Last week I gave a talk at the 2010 Emerging Technologies conference at MIT. I talked about many of my favorite topics, but with a particular orientation toward the future of the technology industry.
Here’s a transcript of the talk:
The Emerging Computation Revolution
When we look back on the history of technology, I think we’ll see that the greatest revolution of the 20th century was the arrival of the concept of computation.
And in these years today, I think we’re seeing something else happen: the emergence of a second set of revolutions made possible by the concept of computation.
And it’s those revolutions that I want to talk about here today.
Now, needless to say, I’m quite involved in these. And for me it’s really been about a 30-year journey getting to the point we’re at today—slowly understanding what’s possible.
Well, behind me here I have one of the fruits of that—Wolfram|Alpha.
And I want to talk about that, and about the idea of knowledge-based computing that it’s making possible.
There’s a lot of knowledge in the world. A lot of data that’s been systematically collected. A lot of methods, models, algorithms, expertise that have been built up.
And ever since I was a kid I’ve wondered whether we could somehow make all of this computable.

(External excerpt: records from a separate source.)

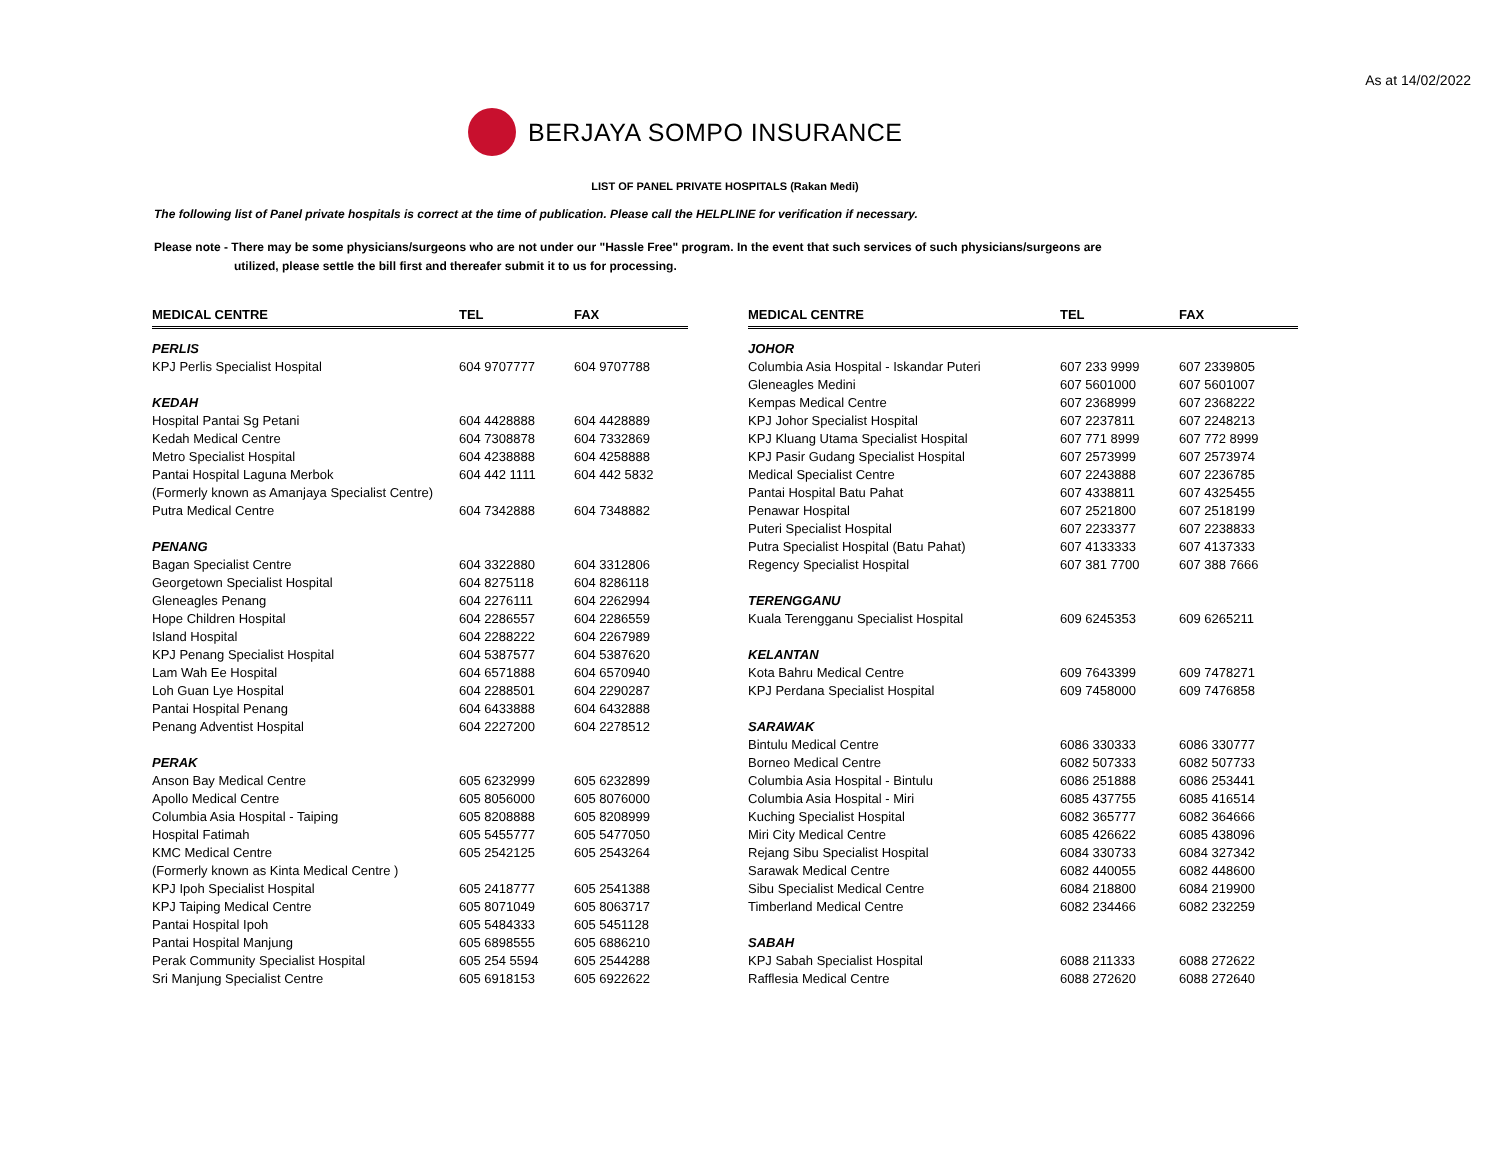As at 14/02/2022
BERJAYA SOMPO INSURANCE
LIST OF PANEL PRIVATE HOSPITALS (Rakan Medi)
The following list of Panel private hospitals is correct at the time of publication. Please call the HELPLINE for verification if necessary.
Please note - There may be some physicians/surgeons who are not under our "Hassle Free" program. In the event that such services of such physicians/surgeons are
utilized, please settle the bill first and thereafer submit it to us for processing.
| MEDICAL CENTRE | TEL | FAX |
| --- | --- | --- |
| PERLIS | | |
| KPJ Perlis Specialist Hospital | 604 9707777 | 604 9707788 |
| KEDAH | | |
| Hospital Pantai Sg Petani | 604 4428888 | 604 4428889 |
| Kedah Medical Centre | 604 7308878 | 604 7332869 |
| Metro Specialist Hospital | 604 4238888 | 604 4258888 |
| Pantai Hospital Laguna Merbok | 604 442 1111 | 604 442 5832 |
| (Formerly known as Amanjaya Specialist Centre) | | |
| Putra Medical Centre | 604 7342888 | 604 7348882 |
| PENANG | | |
| Bagan Specialist Centre | 604 3322880 | 604 3312806 |
| Georgetown Specialist Hospital | 604 8275118 | 604 8286118 |
| Gleneagles Penang | 604 2276111 | 604 2262994 |
| Hope Children Hospital | 604 2286557 | 604 2286559 |
| Island Hospital | 604 2288222 | 604 2267989 |
| KPJ Penang Specialist Hospital | 604 5387577 | 604 5387620 |
| Lam Wah Ee Hospital | 604 6571888 | 604 6570940 |
| Loh Guan Lye Hospital | 604 2288501 | 604 2290287 |
| Pantai Hospital Penang | 604 6433888 | 604 6432888 |
| Penang Adventist Hospital | 604 2227200 | 604 2278512 |
| PERAK | | |
| Anson Bay Medical Centre | 605 6232999 | 605 6232899 |
| Apollo Medical Centre | 605 8056000 | 605 8076000 |
| Columbia Asia Hospital - Taiping | 605 8208888 | 605 8208999 |
| Hospital Fatimah | 605 5455777 | 605 5477050 |
| KMC Medical Centre | 605 2542125 | 605 2543264 |
| (Formerly known as Kinta Medical Centre ) | | |
| KPJ Ipoh Specialist Hospital | 605 2418777 | 605 2541388 |
| KPJ Taiping Medical Centre | 605 8071049 | 605 8063717 |
| Pantai Hospital Ipoh | 605 5484333 | 605 5451128 |
| Pantai Hospital Manjung | 605 6898555 | 605 6886210 |
| Perak Community Specialist Hospital | 605 254 5594 | 605 2544288 |
| Sri Manjung Specialist Centre | 605 6918153 | 605 6922622 |
| MEDICAL CENTRE | TEL | FAX |
| --- | --- | --- |
| JOHOR | | |
| Columbia Asia Hospital - Iskandar Puteri | 607 233 9999 | 607 2339805 |
| Gleneagles Medini | 607 5601000 | 607 5601007 |
| Kempas Medical Centre | 607 2368999 | 607 2368222 |
| KPJ Johor Specialist Hospital | 607 2237811 | 607 2248213 |
| KPJ Kluang Utama Specialist Hospital | 607 771 8999 | 607 772 8999 |
| KPJ Pasir Gudang Specialist Hospital | 607 2573999 | 607 2573974 |
| Medical Specialist Centre | 607 2243888 | 607 2236785 |
| Pantai Hospital Batu Pahat | 607 4338811 | 607 4325455 |
| Penawar Hospital | 607 2521800 | 607 2518199 |
| Puteri Specialist Hospital | 607 2233377 | 607 2238833 |
| Putra Specialist Hospital (Batu Pahat) | 607 4133333 | 607 4137333 |
| Regency Specialist Hospital | 607 381 7700 | 607 388 7666 |
| TERENGGANU | | |
| Kuala Terengganu Specialist Hospital | 609 6245353 | 609 6265211 |
| KELANTAN | | |
| Kota Bahru Medical Centre | 609 7643399 | 609 7478271 |
| KPJ Perdana Specialist Hospital | 609 7458000 | 609 7476858 |
| SARAWAK | | |
| Bintulu Medical Centre | 6086 330333 | 6086 330777 |
| Borneo Medical Centre | 6082 507333 | 6082 507733 |
| Columbia Asia Hospital - Bintulu | 6086 251888 | 6086 253441 |
| Columbia Asia Hospital - Miri | 6085 437755 | 6085 416514 |
| Kuching Specialist Hospital | 6082 365777 | 6082 364666 |
| Miri City Medical Centre | 6085 426622 | 6085 438096 |
| Rejang Sibu Specialist Hospital | 6084 330733 | 6084 327342 |
| Sarawak Medical Centre | 6082 440055 | 6082 448600 |
| Sibu Specialist Medical Centre | 6084 218800 | 6084 219900 |
| Timberland Medical Centre | 6082 234466 | 6082 232259 |
| SABAH | | |
| KPJ Sabah Specialist Hospital | 6088 211333 | 6088 272622 |
| Rafflesia Medical Centre | 6088 272620 | 6088 272640 |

Whether we could somehow build something that’s a bit like those old science fiction computers.
So that we could just walk up to a machine, and immediately be able to answer any question that can be answered on the basis of the knowledge that our civilization has accumulated.
It’s an ambitious goal. And when I first thought about this nearly 40 years ago, it seemed very far off.
But every decade or so since then I’ve returned to this. And finally, earlier this past decade, I started to think that perhaps it wasn’t crazy to actually try to build something like this.
There were several things that made that possible.